New fighting erupted in Gaza Tuesday, jeopardizing Israeli-Palestinian negotiations over a lasting cease-fire in the Mediterranean enclave.
Israeli warplanes launched airstrikes against Hamas militants in Gaza after three rockets fired from Gaza landed in southern Israel.
Palestinian authorities say a woman and a 2-year-old girl were killed by an Israeli missile in Gaza Tuesday - the first deaths after a cease-fire and truce talks collapsed.
The violence came as the warring sides were holding indirect talks in Cairo in a bid to extend a temporary Gaza cease-fire into a more enduring truce.
But after the rocket fire, Israeli Prime Minister Benjamin Netanyahu ordered his negotiators to return home. A senior Hamas official said chances of securing a new agreement were "evaporating."
The U.S. State Department, long involved in trying to secure Middle East peace, said it is "very concerned" about the new fighting and blamed Hamas.
The Israeli military said the Gaza rockets landed in open fields near Beersheba and no one was injured. Later, Israel said it intercepted two more rockets the militants fired into the Jewish state.
After the first barrage of rocket attacks, Netanyahu quickly ordered the Israeli military to renew attacks on Hamas targets in Gaza. Thousands of Palestinians fled their homes in Gaza City, carrying clothes, pillows and mattresses as they headed to shelters in schools run by the United Nations.
Israeli and Palestinian negotiators had agreed late Monday to a 24-hour extension of a five-day cease-fire, with the one-day truce set to expire at midnight Tuesday.
Israeli government spokesman Mark Regev blamed Hamas for the end to nine days of relative calm in the skies over Gaza.
"Today's rocket attack on the Israeli city of Beersheba is a grave and direct violation of the cease-fire that Hamas committed to. This is the 11th cease-fire that Hamas has either rejected or violated and it's clear that a cease-fire has to be a two-way street. It's not just that Israel holds its fire. Hamas must hold its fire, too," said Regev.
The chief Palestinian negotiator, Azzam al-Ahmad, said late Monday that "the cycle of violence" would continue in the Gaza Strip if the talks did not succeed.
"We agreed to the cease-fire for just one day, just one day. Tomorrow we will agree or we will not agree. We hope to use every minute of the next 24 hours to reach an agreement, or else the cycle of violence will continue," said al-Ahmad.
The announcement of the cease-fire extension Monday came just minutes before a five-day cease-fire was set to expire.
Egyptian mediators have been conducting indirect negotiations, carrying truce proposals back and forth between the Israelis and the Palestinians. Israel has refused direct talks because the Palestinian delegation includes Hamas, which it considers a terrorist group.
The gap remains wide. Israel demands the disarming of Hamas and an end to its cross-border rocket attacks. The Palestinians are calling for the end of Israel's eight-year blockade of impoverished Gaza.

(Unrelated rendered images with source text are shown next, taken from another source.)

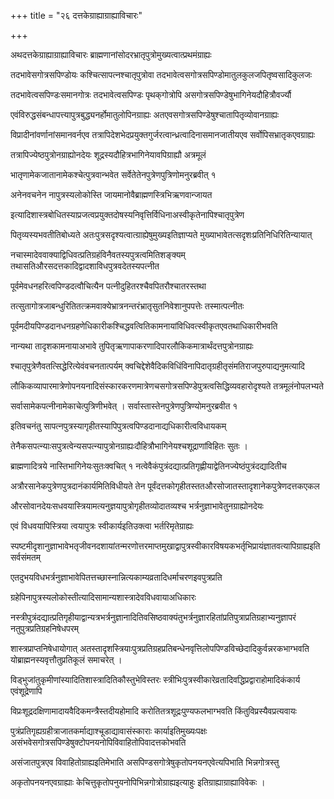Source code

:+++
title = "२६ दत्तकेग्राह्याग्राह्याविचारः"

+++

अथदत्तकेग्राह्याग्राह्याविचारः ब्राह्मणानांसोदरभ्रातृपुत्रोमुख्यत्वात्प्रथमंग्राह्यः

तदभावेसगोत्रसपिण्डोयः कश्चित्सापत्नश्चातृपुत्रोवा तदभावेत्वसगोत्रसपिण्डोमातुलकुलजपितृष्वसादिकुलजः

तदभावेत्वसपिण्डःसमानगोत्रः तदभावेत्वसपिण्डः पृथक्‌गोत्रोपि असगोत्रसपिण्डेषुभागिनेयदौहित्रौवर्ज्यौ

एवंविरुद्धसंबन्धापत्त्यापुत्रबुद्ध्यनर्होमातुलोपिनग्राह्यः अतएवसगोत्रसपिण्डेषुश्चातापितृव्योवानग्राह्यः

विप्रादीनांवर्णानांसमानवर्नएव तत्रापिदेशभेदप्रयुक्तगुर्जरत्वान्ध्रत्वादिनासमानजातीयएव सर्वोपिसभ्रातृकएवग्राह्यः

तत्रापिज्येष्ठपुत्रोनग्राह्योनदेयः शूद्रस्यदौहित्रभागिनेयावपिग्राह्यौ अत्रमूलं

भातृणामेकजातानामेकश्चेत्पुत्रवान्भवेत सर्वेतेतेनपुत्रेणपुत्रिणोमनुरब्रवीत् १

अनेनवचनेन नापुत्रस्यलोकोस्ति जायमानोवैब्राह्मणस्त्रिभिऋणवान्जायत

इत्यादिशास्त्रबोधितस्याप्रजत्वप्रयुक्तदोषस्यनिवृत्तिर्विधिनाअस्वीकृतेनापिश्चातृपुत्रेण

पितृव्यस्यभवतीतिबोध्यते अतःपुत्रसदृश्यत्वात्ग्राह्येषुमुख्यइतिज्ञाप्यते मुख्याभावेतत्सदृशःप्रतिनिधिरितिन्यायात्

नचास्मादेववाक्याद्विधिवत्प्रतिग्रहंविनैवतस्यपुत्रत्वमितिशङ्क्यम् तथासतिऔरसदत्तकादिद्वादशाविधपुत्रवदेतस्यपत्नीत

पूर्वमेवधनहरित्वपिण्डदत्वौचित्यैन पत्नीदुहितरश्चैवपितरौश्चातरस्तथा

तत्सुतागोत्रजाबन्धुरितितत्क्रमवाक्येभ्रात्रनन्तरंभ्रातृसुतनिवेशानुपपत्तेः तस्मात्पत्नीतः

पूर्वमदीयपिण्डदानधनग्रहणेधिकारीकश्चिद्धवत्वितिकामनायांविधिवत्स्वीकृतएवतथाधिकारीभवति

नान्यथा तादृशकामनायाअभावे तुपितृऋणापाकरणादिपारलौकिकमात्रार्थंदत्तपुत्रोनग्राह्यः

श्चातृपुत्रेणैवतत्सिद्धेरित्येवंवचनतात्पर्यम् क्वचिद्देशेवैदिकविधिंविनापिदातृग्रहीतृसंमतिराजपुरुपाद्यनुमत्यादि

लौकिकव्यापारमात्रेणोपनयनादिसंस्कारकरणमात्रेणचसगोत्रसपिण्डेपुत्रत्वसिद्धिव्यवहारोदृश्यते तत्रमूलंनोपलभ्यते

सर्वासामेकपत्नीनामेकाचेत्पुत्रिणीभवेत् । सर्वास्तास्तेनपुत्रेणपुत्रिण्योमनुरब्रवीत १

इतिवचनंतु सापत्नपुत्रस्यागृहीतस्यापिपुत्रत्वपिण्डदानाद्यधिकारीत्वविधायकम्

तेनैकसपत्न्याःसपुत्रत्वेन्यसपत्न्यापुत्रोनग्राह्यःदौहित्रौभागिनेयश्चशूद्राणांविहितः सुतः ।

ब्राह्मणादित्रये नास्तिभागिनेयःसुतःक्वचित् १ नत्वेवैकंपुत्रंदद्यात्प्रतिगृह्णीयाद्वेतिनज्येष्ठंपुत्रंदद्यादितीच

अत्रौरसानेकपुत्रेणपुत्रदानंकार्यमितिविधीयते तेन पूर्वंदत्तकोगृहीतस्ततऔरसोजातस्तादृशानेकपुत्रेणदत्तकएकल

औरसोवानदेयःसधवयास्त्रियामत्यनुज्ञयापुत्रोगृहीतव्योदातव्यश्च भर्त्रनुज्ञाभावेतुनग्राह्योनदेयः

एवं विधवयापिस्त्रिया त्वयापुत्रः स्वीकार्यइतिउक्त्वा भर्तरिमृतेग्राह्यः

स्पष्टमीदृशानुज्ञाभावेभतृजीवनदशायांतन्मरणोत्तरमाप्तमुखाद्वापुत्रस्वीकारविषयकभर्तृभिप्रायंज्ञातवत्यापिग्राह्यइतिसर्वसंमतम्

एतदुभयविधभर्त्रनुज्ञाभावेपितत्तच्छास्नान्नित्यकाम्यव्रतादिधर्माचरणइवपुत्रप्रति

ग्रहेपिनापुत्रस्यलोकोस्तीत्यादिसामान्यशास्त्रादेवविधवायाअधिकारः

नस्त्रीपुत्रंदद्यात्प्रतिगृहीयाद्वान्यत्रभर्त्रनुज्ञानादितिवसिष्ठवाक्यंतुभर्त्रनुज्ञारहितांप्रतिपुत्राप्रतिग्रहाभ्यनुज्ञापरं नतुपुत्रप्रतिग्रहनिषेधपरम्

शास्त्रप्राप्तनिषेधायोगात् अतस्तादृशस्त्रियाःपुत्रप्रतिग्रहप्रतिबन्धेनवृत्तिलोपपिण्डविच्छेदादिकुर्वन्नरकभाग्भवति योब्राह्मनस्यवृत्तौतुप्रतिकूलं
समाचरेत् ।

विड्‌भुजांतुकृमीणांस्यादितिशास्त्रादितिकौस्तुभेविस्तरः स्त्रीभिःपुत्रस्वीकारेव्रतादिवद्धिप्रद्वाराहोमादिकंकार्य एवंशूद्रेणापि

विप्रःशूद्रदक्षिणामादायवैदिकमन्त्रैस्तदीयहोमादि करोतितत्रशूद्रःपुण्यफलभाग्भवति किंतुविप्रस्यैवप्रत्यवायः

पुत्रंप्रतिगृह्यग्रहीत्राजातकर्माद्याश्चूडाद्यावासंस्काराः कार्याइतिमुख्यःपक्षः असंभवेसगोत्रसपिण्डेषुक्टोपनयनोपिविवाहितोपिवादत्तकोभवति

असंजातपुत्रएव विवाहितोग्राह्यइतिमेभाति असपिण्डसगोत्रेषुकृतोपनयनएवेत्यपिभाति भिन्नगोत्रस्तु

अकृतोपनयनएवग्राह्याः केचित्तुकृतोपनुयनोपिभिन्नगोत्रोग्राह्यइत्याहुः इतिग्राह्याग्राह्याविवेकः ।
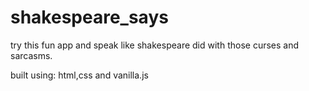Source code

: # shakespeare_says
try this fun app and speak like shakespeare did with those curses and sarcasms.

built using: html,css and vanilla.js
 
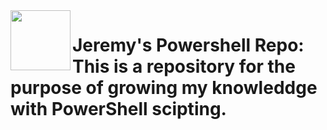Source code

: <img src="icons/powershell.svg" width="96px" height="96px" align="left">

# Jeremy's Powershell Repo: This is a repository for the purpose of growing my knowleddge with PowerShell scipting.
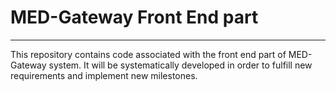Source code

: # MED-Gateway Front End part

---

This repository contains code associated with the front end part of 
MED-Gateway system. It will be systematically developed in order
to fulfill new requirements and implement new milestones.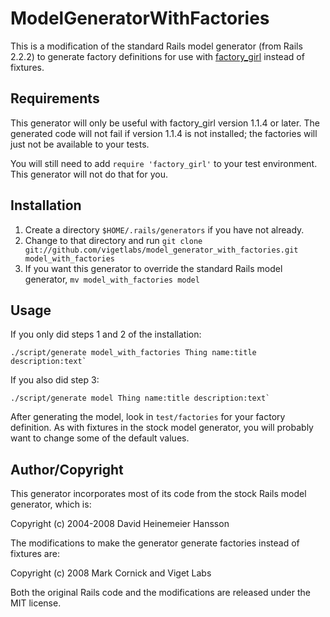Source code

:# ModelGeneratorWithFactories

This is a modification of the standard Rails model generator (from Rails 2.2.2) to generate factory definitions for use with [factory_girl](http://github.com/thoughtbot/factory_girl) instead of fixtures.

## Requirements

This generator will only be useful with factory_girl version 1.1.4 or later. The generated code will not fail if version 1.1.4 is not installed; the factories will just not be available to your tests.

You will still need to add `require 'factory_girl'` to your test environment. This generator will not do that for you.

## Installation

1. Create a directory `$HOME/.rails/generators` if you have not already.
2. Change to that directory and run `git clone git://github.com/vigetlabs/model_generator_with_factories.git model_with_factories`
3. If you want this generator to override the standard Rails model generator, `mv model_with_factories model`

## Usage

If you only did steps 1 and 2 of the installation:

    ./script/generate model_with_factories Thing name:title description:text`

If you also did step 3:

    ./script/generate model Thing name:title description:text`

After generating the model, look in `test/factories` for your factory definition. As with fixtures in the stock model generator, you will probably want to change some of the default values.

## Author/Copyright

This generator incorporates most of its code from the stock Rails model generator, which is:

Copyright (c) 2004-2008 David Heinemeier Hansson

The modifications to make the generator generate factories instead of fixtures are:

Copyright (c) 2008 Mark Cornick and Viget Labs

Both the original Rails code and the modifications are released under the MIT license.
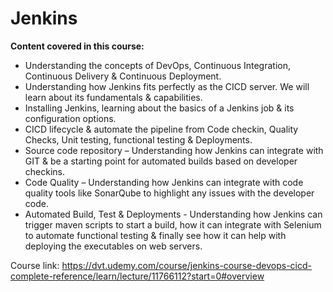 # Jenkins

**Content covered in this course:**
* Understanding the concepts of DevOps, Continuous Integration, Continuous Delivery & Continuous Deployment.
* Understanding how Jenkins fits perfectly as the CICD server. We will learn about its fundamentals & capabilities.
* Installing Jenkins, learning about the basics of a Jenkins job & its configuration options.
* CICD lifecycle & automate the pipeline from Code checkin, Quality Checks, Unit testing, functional testing & Deployments.
* Source code repository – Understanding how Jenkins can integrate with GIT & be a starting point for automated builds based on developer checkins.
* Code Quality – Understanding how Jenkins can integrate with code quality tools like SonarQube to highlight any issues with the developer code.
* Automated Build, Test & Deployments - Understanding how Jenkins can trigger maven scripts to start a build, how it can integrate with Selenium to automate functional testing & finally see how it can help with deploying the executables on web servers.

Course link: https://dvt.udemy.com/course/jenkins-course-devops-cicd-complete-reference/learn/lecture/11766112?start=0#overview
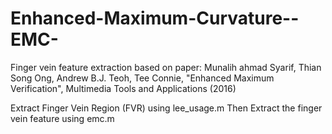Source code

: # Enhanced-Maximum-Curvature--EMC-
Finger vein feature extraction based on paper: 
Munalih ahmad Syarif, Thian Song Ong, Andrew B.J. Teoh, Tee Connie, "Enhanced Maximum Verification", Multimedia Tools and Applications (2016)

Extract Finger Vein Region (FVR) using lee_usage.m
Then Extract the finger vein feature using emc.m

The five weeks of fighting have left more than 2,000 people dead, most of them Palestinians. It also has left Gaza neighborhoods in rubble from Israeli airstrikes. Sixty-seven Israelis have also been killed. All but three were soldiers.
Norway said if a lasting truce is reached, it will host a conference with Egypt to look for international donors to rebuild Gaza.
Some information for this report provided by Reuters, AP and AFP.